Random Variables and Distributions

Review

We'll review and finish what we talked about last time:

Random Variables

The term "Random Variable" is a little strange. In most math, the word "variable" means something that has a particular value, but is either not currently known or is abstract. So,

y=3x+4
is the equation of a line. What is X? It's a variable, which means it can take on more than one value, but only one at a time. Given a particular value of X, you can calculate one for Y.

A Random Variable usually stands for a distribution, which we'll talk about next. We won't use the term too much, but you should have a basic understanding so that the term doesn't seem too strange.

Here's an example:

Z = X + Y
If X and Y are both random variables, this equation says that the random variable Z is the sum of X and Y. What that means is that the probability of Z having a value like 5, say, depends on the probability that X=2 and Y=3 or X=1 and Y=4 and so forth. For example, if X is the distribution of a normal six-sided die and so is Y, then Z has the distribution of values you get from tossing two dice and adding the values. (7 is most likely, 2 and 12 are least likely, and so on.)

Probability Distributions

A probability distribution is a complete set of outcomes and their corresponding probabilities. Dice and coins are typical examples. The following is the probability distribution of the number of heads in three tosses of a fair coin. (In other words, the binomial distribution with p=0.5 and n=3.)

outcomeprobability
01/8
13/8
23/8
31/8

Very often, as in the preceding example, the outcomes are all numbers and so the probability distribution can be defined by a mathematical function.

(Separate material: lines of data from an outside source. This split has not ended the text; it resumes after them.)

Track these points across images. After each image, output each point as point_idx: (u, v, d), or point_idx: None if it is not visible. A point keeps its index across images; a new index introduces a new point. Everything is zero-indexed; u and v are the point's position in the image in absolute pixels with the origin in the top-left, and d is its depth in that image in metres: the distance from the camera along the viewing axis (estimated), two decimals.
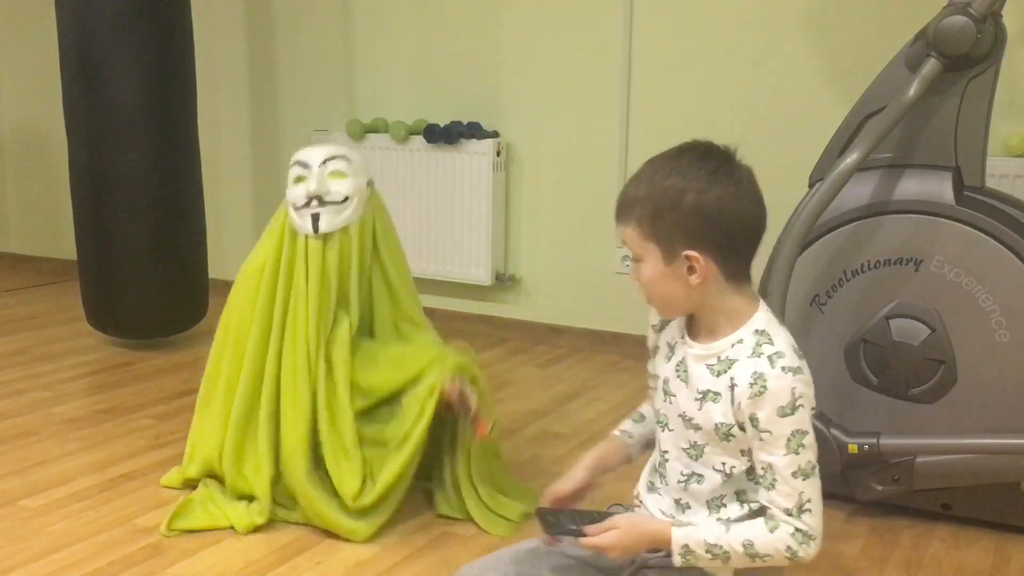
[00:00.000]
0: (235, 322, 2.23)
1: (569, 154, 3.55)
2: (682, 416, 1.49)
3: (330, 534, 2.10)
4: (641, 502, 1.59)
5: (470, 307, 3.79)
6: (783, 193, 2.87)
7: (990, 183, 2.22)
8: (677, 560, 1.43)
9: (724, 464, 1.46)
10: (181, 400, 2.89)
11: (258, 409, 2.15)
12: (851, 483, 2.17)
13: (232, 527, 2.11)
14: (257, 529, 2.11)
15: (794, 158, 2.88)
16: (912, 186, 2.12)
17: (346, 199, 2.19)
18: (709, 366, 1.45)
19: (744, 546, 1.40)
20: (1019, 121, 2.84)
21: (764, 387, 1.38)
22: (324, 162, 2.19)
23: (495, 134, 3.61)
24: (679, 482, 1.51)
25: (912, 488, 2.13)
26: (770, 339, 1.42)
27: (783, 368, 1.38)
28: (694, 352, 1.48)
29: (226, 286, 4.02)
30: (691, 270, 1.41)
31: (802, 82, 3.14)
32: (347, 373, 2.13)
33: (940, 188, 2.09)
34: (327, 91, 3.98)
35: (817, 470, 1.41)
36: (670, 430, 1.52)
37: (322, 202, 2.17)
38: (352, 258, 2.21)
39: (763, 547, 1.40)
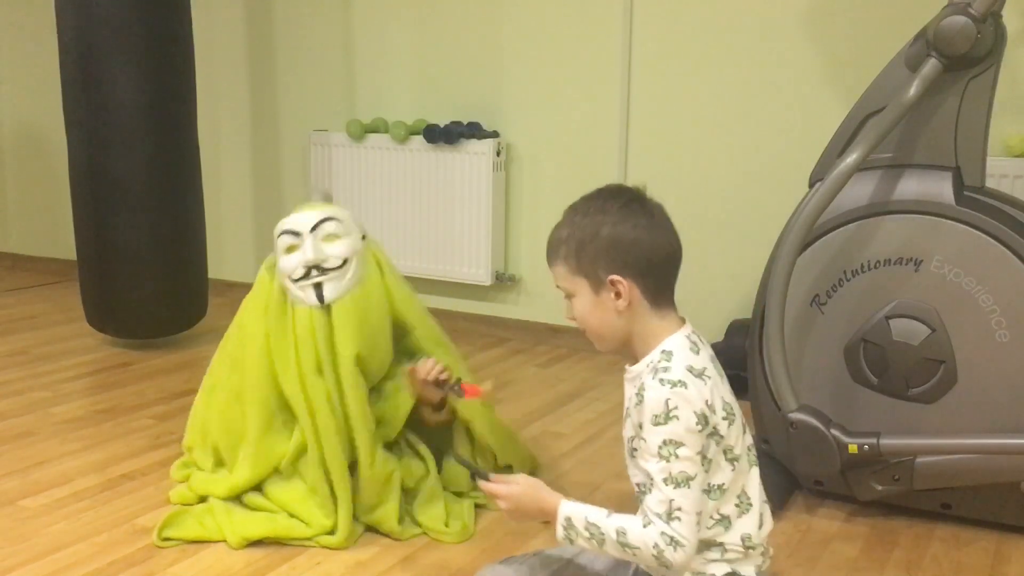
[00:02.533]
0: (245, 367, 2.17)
1: (569, 154, 3.55)
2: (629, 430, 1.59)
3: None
4: None
5: (470, 307, 3.79)
6: (783, 193, 2.89)
7: (990, 183, 2.22)
8: (559, 532, 1.54)
9: (637, 485, 1.55)
10: (181, 400, 2.89)
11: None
12: (851, 483, 2.17)
13: (224, 540, 2.07)
14: None
15: (794, 158, 2.88)
16: (912, 186, 2.12)
17: (345, 262, 2.07)
18: (632, 385, 1.57)
19: (617, 533, 1.49)
20: (1019, 121, 2.84)
21: (642, 397, 1.50)
22: (315, 227, 2.07)
23: (495, 134, 3.61)
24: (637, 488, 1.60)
25: (912, 488, 2.13)
26: (669, 357, 1.53)
27: (660, 380, 1.49)
28: (626, 377, 1.60)
29: (226, 286, 4.03)
30: (617, 295, 1.53)
31: (802, 82, 3.14)
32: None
33: (940, 188, 2.09)
34: (327, 91, 3.98)
35: (694, 483, 1.47)
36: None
37: (322, 270, 2.05)
38: (365, 317, 2.10)
39: (634, 539, 1.48)
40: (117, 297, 3.35)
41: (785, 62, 3.16)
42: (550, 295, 3.64)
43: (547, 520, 1.59)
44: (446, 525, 2.11)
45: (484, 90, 3.66)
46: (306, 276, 2.05)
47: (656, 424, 1.48)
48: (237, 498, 2.17)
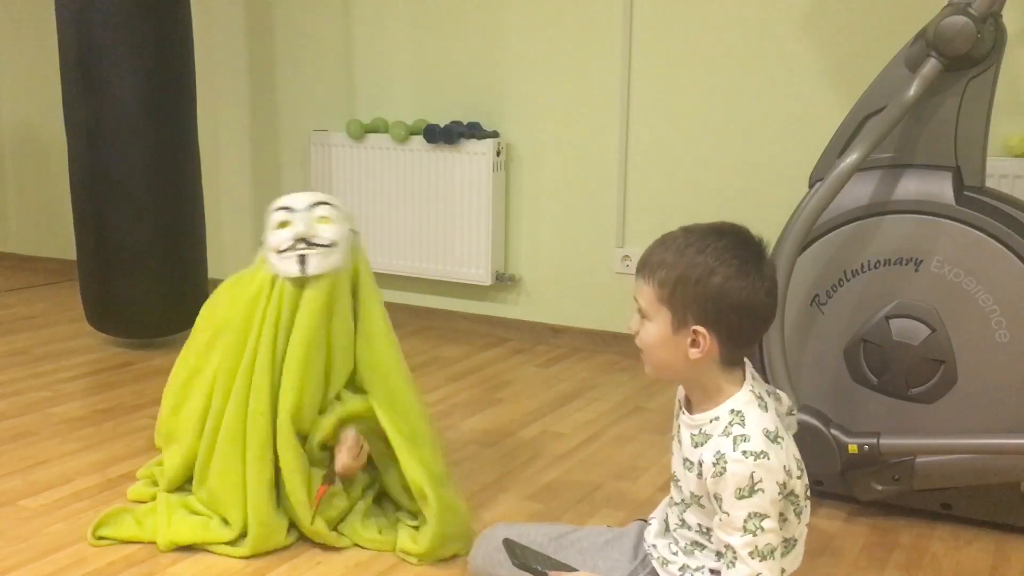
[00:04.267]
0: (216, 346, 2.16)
1: (569, 154, 3.55)
2: (679, 471, 1.58)
3: None
4: (653, 545, 1.67)
5: (470, 307, 3.79)
6: (783, 193, 2.89)
7: (990, 183, 2.22)
8: None
9: (699, 524, 1.54)
10: None
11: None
12: (851, 483, 2.17)
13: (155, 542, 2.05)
14: None
15: (794, 158, 2.88)
16: (912, 186, 2.12)
17: (333, 243, 2.05)
18: (692, 436, 1.53)
19: None
20: (1019, 121, 2.84)
21: (724, 468, 1.43)
22: (311, 206, 2.08)
23: (495, 134, 3.61)
24: (677, 522, 1.60)
25: (912, 488, 2.13)
26: (742, 420, 1.47)
27: (744, 452, 1.43)
28: (684, 420, 1.56)
29: None
30: (694, 343, 1.47)
31: (802, 82, 3.14)
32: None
33: (940, 188, 2.09)
34: (327, 91, 3.98)
35: (777, 552, 1.45)
36: (676, 480, 1.61)
37: (310, 244, 2.03)
38: (333, 307, 2.07)
39: None
40: (117, 297, 3.35)
41: (785, 62, 3.16)
42: (550, 295, 3.64)
43: None
44: (379, 533, 2.08)
45: (484, 90, 3.66)
46: (292, 248, 2.03)
47: (740, 498, 1.43)
48: (183, 496, 2.16)
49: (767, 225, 2.73)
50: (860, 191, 2.15)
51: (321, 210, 2.08)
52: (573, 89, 3.50)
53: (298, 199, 2.10)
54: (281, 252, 2.04)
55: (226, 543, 2.03)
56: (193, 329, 2.28)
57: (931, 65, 2.04)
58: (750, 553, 1.43)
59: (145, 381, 3.14)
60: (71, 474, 2.40)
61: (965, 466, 2.08)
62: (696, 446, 1.50)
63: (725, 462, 1.43)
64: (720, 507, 1.45)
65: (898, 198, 2.13)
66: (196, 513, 2.11)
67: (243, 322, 2.09)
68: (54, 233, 4.67)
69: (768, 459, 1.43)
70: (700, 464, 1.48)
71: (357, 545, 2.07)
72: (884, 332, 2.13)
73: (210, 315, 2.22)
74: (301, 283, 2.03)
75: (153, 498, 2.20)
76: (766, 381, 2.19)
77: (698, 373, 1.51)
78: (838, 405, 2.18)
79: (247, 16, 4.12)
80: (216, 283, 3.77)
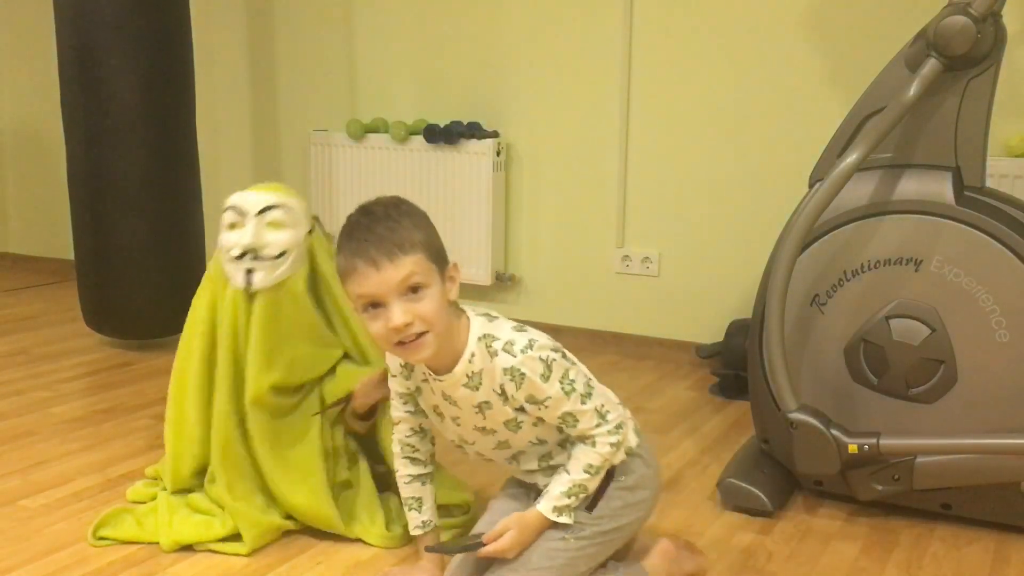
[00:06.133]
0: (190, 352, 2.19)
1: (569, 154, 3.55)
2: (476, 428, 1.69)
3: (329, 535, 2.09)
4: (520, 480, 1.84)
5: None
6: (783, 193, 2.89)
7: (990, 183, 2.22)
8: (563, 520, 1.66)
9: (531, 441, 1.70)
10: None
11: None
12: (851, 483, 2.17)
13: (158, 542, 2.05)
14: None
15: (794, 158, 2.89)
16: (912, 186, 2.12)
17: (282, 254, 2.03)
18: (465, 386, 1.63)
19: (586, 471, 1.65)
20: (1019, 121, 2.84)
21: (522, 375, 1.59)
22: (261, 211, 2.03)
23: (495, 134, 3.61)
24: (508, 462, 1.75)
25: (912, 488, 2.13)
26: (492, 337, 1.61)
27: (520, 350, 1.59)
28: (445, 385, 1.65)
29: None
30: (451, 280, 1.61)
31: (802, 82, 3.14)
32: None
33: (940, 188, 2.09)
34: (327, 91, 3.98)
35: (592, 381, 1.67)
36: (470, 444, 1.74)
37: (256, 256, 2.02)
38: (285, 313, 2.08)
39: (598, 460, 1.65)
40: (116, 297, 3.35)
41: (785, 62, 3.16)
42: (550, 295, 3.65)
43: (546, 529, 1.68)
44: (386, 529, 2.09)
45: (484, 90, 3.66)
46: (240, 258, 2.03)
47: (547, 380, 1.60)
48: (184, 496, 2.17)
49: (767, 225, 2.75)
50: (860, 191, 2.15)
51: (273, 215, 2.04)
52: (573, 89, 3.50)
53: (249, 201, 2.06)
54: (230, 260, 2.04)
55: (230, 539, 2.04)
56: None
57: (931, 65, 2.04)
58: (581, 402, 1.62)
59: (145, 381, 3.14)
60: (71, 474, 2.40)
61: (965, 466, 2.08)
62: (476, 388, 1.62)
63: (518, 370, 1.59)
64: (537, 401, 1.61)
65: (898, 198, 2.13)
66: (199, 512, 2.11)
67: (207, 324, 2.12)
68: (54, 233, 4.67)
69: (537, 340, 1.61)
70: (500, 393, 1.61)
71: (361, 540, 2.08)
72: (884, 332, 2.13)
73: (190, 316, 2.22)
74: (250, 294, 2.04)
75: (153, 498, 2.20)
76: (767, 381, 2.21)
77: (448, 325, 1.59)
78: (838, 405, 2.18)
79: (247, 16, 4.12)
80: None
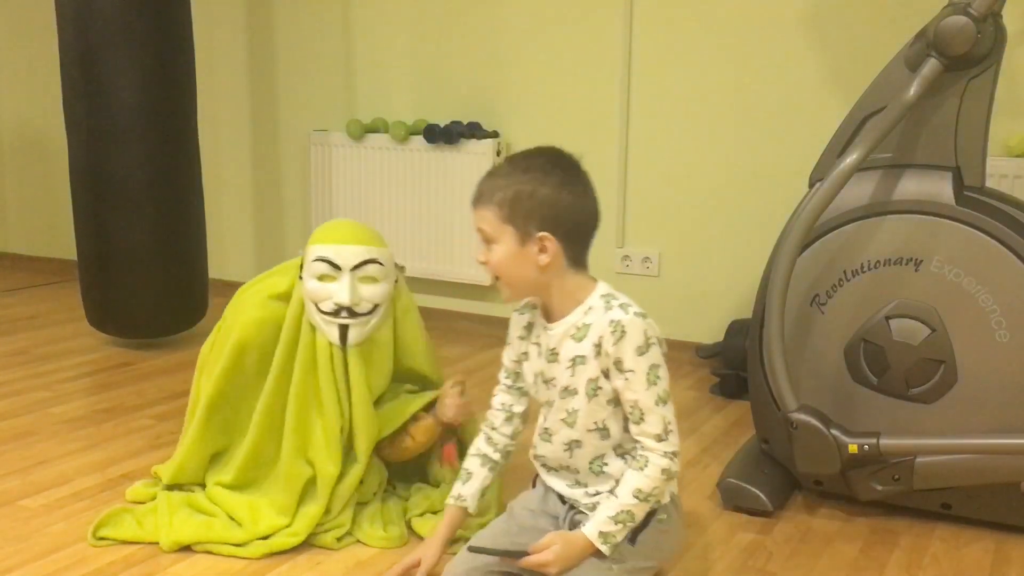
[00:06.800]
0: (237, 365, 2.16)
1: None
2: (562, 390, 1.71)
3: None
4: (544, 483, 1.83)
5: (470, 307, 3.79)
6: (783, 193, 2.89)
7: (990, 183, 2.22)
8: (605, 549, 1.64)
9: (596, 423, 1.70)
10: (181, 400, 2.88)
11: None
12: (851, 483, 2.17)
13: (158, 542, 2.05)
14: None
15: (794, 158, 2.89)
16: (912, 186, 2.12)
17: (375, 307, 2.04)
18: (571, 336, 1.69)
19: (635, 496, 1.64)
20: (1019, 121, 2.84)
21: (624, 330, 1.63)
22: (356, 267, 2.01)
23: (495, 134, 3.61)
24: (564, 451, 1.74)
25: (912, 488, 2.13)
26: (615, 297, 1.69)
27: (635, 313, 1.65)
28: (556, 332, 1.71)
29: (226, 286, 4.02)
30: (542, 250, 1.65)
31: (802, 82, 3.14)
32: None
33: (940, 188, 2.09)
34: (327, 91, 3.98)
35: (670, 398, 1.66)
36: (549, 405, 1.76)
37: (352, 313, 2.01)
38: (375, 365, 2.11)
39: (647, 485, 1.64)
40: (117, 297, 3.35)
41: (785, 62, 3.16)
42: None
43: (589, 554, 1.66)
44: (384, 530, 2.09)
45: (484, 90, 3.66)
46: (335, 314, 2.01)
47: (640, 354, 1.63)
48: (185, 496, 2.17)
49: (767, 225, 2.74)
50: (860, 191, 2.15)
51: (368, 269, 2.02)
52: (573, 89, 3.50)
53: (345, 255, 2.01)
54: (322, 314, 2.02)
55: (233, 544, 2.03)
56: (216, 332, 2.25)
57: (931, 65, 2.04)
58: (655, 402, 1.63)
59: (145, 381, 3.14)
60: (71, 474, 2.40)
61: (965, 466, 2.08)
62: (580, 340, 1.67)
63: (623, 325, 1.63)
64: (622, 369, 1.64)
65: (898, 198, 2.13)
66: (199, 512, 2.11)
67: (278, 346, 2.09)
68: (54, 233, 4.67)
69: (651, 322, 1.66)
70: (597, 346, 1.65)
71: (361, 542, 2.08)
72: (884, 332, 2.13)
73: (232, 324, 2.17)
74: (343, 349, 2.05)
75: (153, 498, 2.20)
76: (767, 381, 2.21)
77: (550, 278, 1.68)
78: (838, 405, 2.18)
79: (247, 16, 4.12)
80: (216, 283, 3.77)
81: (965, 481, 2.10)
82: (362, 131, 3.77)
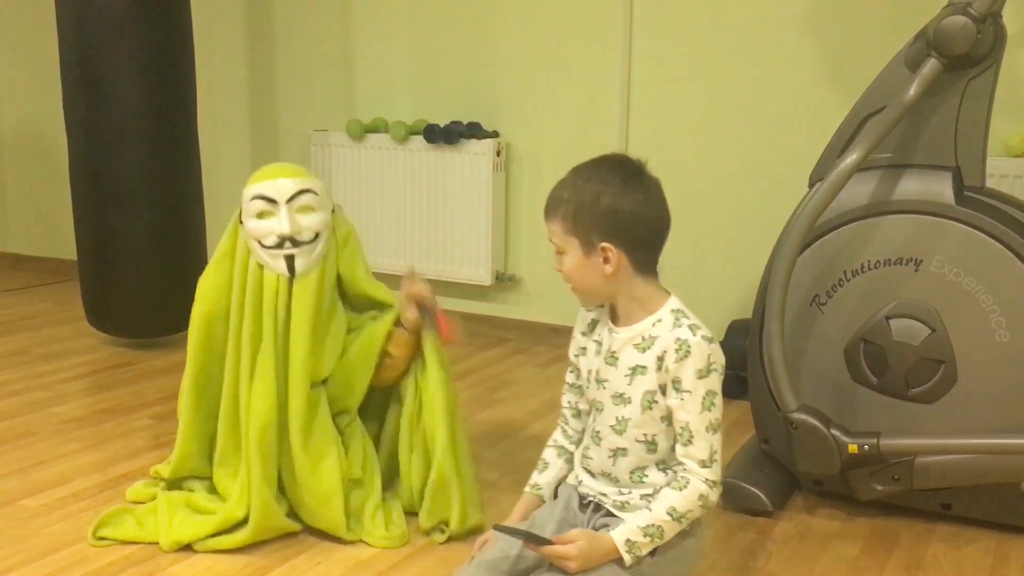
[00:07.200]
0: (205, 341, 2.18)
1: (569, 154, 3.50)
2: (614, 395, 1.70)
3: (330, 535, 2.09)
4: (581, 483, 1.80)
5: (470, 307, 3.79)
6: (783, 193, 2.89)
7: (990, 183, 2.22)
8: (627, 559, 1.62)
9: (645, 435, 1.68)
10: None
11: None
12: (851, 483, 2.17)
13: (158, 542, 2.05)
14: None
15: (794, 158, 2.88)
16: (912, 186, 2.12)
17: (316, 236, 2.09)
18: (635, 345, 1.68)
19: (669, 513, 1.62)
20: (1019, 121, 2.84)
21: (688, 351, 1.62)
22: (292, 198, 2.07)
23: (495, 134, 3.61)
24: (608, 457, 1.72)
25: (912, 488, 2.13)
26: (686, 316, 1.68)
27: (703, 337, 1.64)
28: (620, 336, 1.70)
29: None
30: (606, 260, 1.64)
31: (802, 82, 3.14)
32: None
33: (940, 188, 2.10)
34: (327, 91, 3.98)
35: (720, 429, 1.65)
36: (599, 411, 1.74)
37: (295, 243, 2.06)
38: (326, 295, 2.13)
39: (683, 506, 1.63)
40: (117, 297, 3.36)
41: (785, 62, 3.16)
42: (550, 295, 3.64)
43: (612, 558, 1.64)
44: (386, 530, 2.10)
45: (484, 90, 3.66)
46: (278, 246, 2.06)
47: (700, 377, 1.62)
48: (184, 495, 2.17)
49: (767, 225, 2.74)
50: (860, 191, 2.15)
51: (303, 200, 2.08)
52: (573, 89, 3.50)
53: (279, 188, 2.08)
54: (266, 248, 2.06)
55: (227, 530, 2.04)
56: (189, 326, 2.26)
57: (931, 65, 2.04)
58: (706, 428, 1.63)
59: (145, 381, 3.14)
60: (71, 474, 2.40)
61: (965, 466, 2.07)
62: (644, 351, 1.66)
63: (689, 345, 1.62)
64: (679, 388, 1.63)
65: (898, 198, 2.13)
66: (199, 512, 2.11)
67: (236, 303, 2.11)
68: (54, 233, 4.67)
69: (718, 348, 1.66)
70: (660, 360, 1.64)
71: (363, 542, 2.08)
72: (884, 332, 2.13)
73: (207, 296, 2.19)
74: (291, 279, 2.07)
75: (153, 498, 2.20)
76: (767, 381, 2.21)
77: (619, 286, 1.67)
78: (838, 405, 2.18)
79: (247, 16, 4.12)
80: None
81: (965, 481, 2.10)
82: (362, 131, 3.77)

For example, the preceding table can be replaced by:

f(x) = combin(3,x)/8

Any mathematical function that defines a real number between 0 and 1 for each outcome and the values sum to 1 can define a probability distribution.

Kinds of Distributions

Distributions are often divided into two broad categories:

The Binomial

(See section 6.1).

The binomial we've seen before, but now we have a bit more mathematical tools at our disposal.

The binomial is appropriate for modeling random situations where:

  1. There are a fixed number of trials or attempts, where each either succeeds or fails
  2. The probability of success on each trial is the same for each trial.
  3. The trials are all independent.

The probability of k successes in n trials with a probability of p of success each time is:

f(k) = combin(n,k)*power(p,k)*power(1-p,n-k)
It may not be obvious that those all sum to one, but they do. The proof, however, while not hard, isn't central to this course.

Let's take some time to understand this. Here is an example:

If the probability that a student forgets to put her name on an exam is 5 percent and there are 30 students in the class, what is the probability that the professor gets 0, 1, 2 or more anonymous exams?

For convenience, this probability is defined in Excel as the binomdist(s,trials,prob,cumulative) function. This function gives the probability of exactly s events from a Binomial process with "trials" each with "prob" chance of success. Use "false" for the value of "cumulative," unless you want the probability of all events less than or equal to s. In other words, the following formula is equivalent to the preceding one:

=binomdist(k,n,p,false)

Let's also take some time to make a chart of the binomial distribution using Excel. These charts will look just like the ones we did before using samples, so this will tend to blur the distinction between a population (what we're sampling from) and a sample (the actual values we get out in an experiment), so let's revisit that distinction.

The Poisson Distribution

See section 6.4

We also saw the Poisson before, but we can now examine it more closely.

Freund introduces the Poisson as a convenient way of approximating the binomial under certain conditions. Mathematically, that's true, but there are other ways to derive the Poisson distribution, so it is a distribution in its own right. Still, you can use it as an approximation of the binomial when:

  1. N is large (say, greater than 100)
  2. P is small
  3. NP is small (say, less than 10)
  4. We use NP as the rate or mean of the Poisson process

By definition, the Poisson probability function is defined for all non-negative integers x as:

pmf(x) = exp(-λ)*power(λ,x)/fact(x)
where λ is the rate of the Poisson process.

For convenience, this is defined in Excel as the Poisson(x,mean,cumulative) function. This function gives the probability of exactly x events from a Poisson process with the given mean. Use "false" for the value of "cumulative," unless you want the probability of all events less than or equal to x. In other words, the following formula is equivalent to the preceding one:

=poisson(x,lambda,false)

Just for fun, let's use Excel to calculate the probabilities of all integers from 0 to 100 for the Poisson (mean=10) and binomial (N=100, P=0.1, so NP=10). Let's find the maximum difference.

Let's also plot both for, say, mean=2.3 (N=10, P=0.23). Notice that this doesn't follow our rule of thumb, so we should see some differences.

As we discussed before, the Poisson is used when you know the average rate of something, but the actual occurrences are integer. For example:

Suppose that records show that the rape crisis line gets 2.3 calls per night. What is the probability of no calls in a night? More than 5 calls?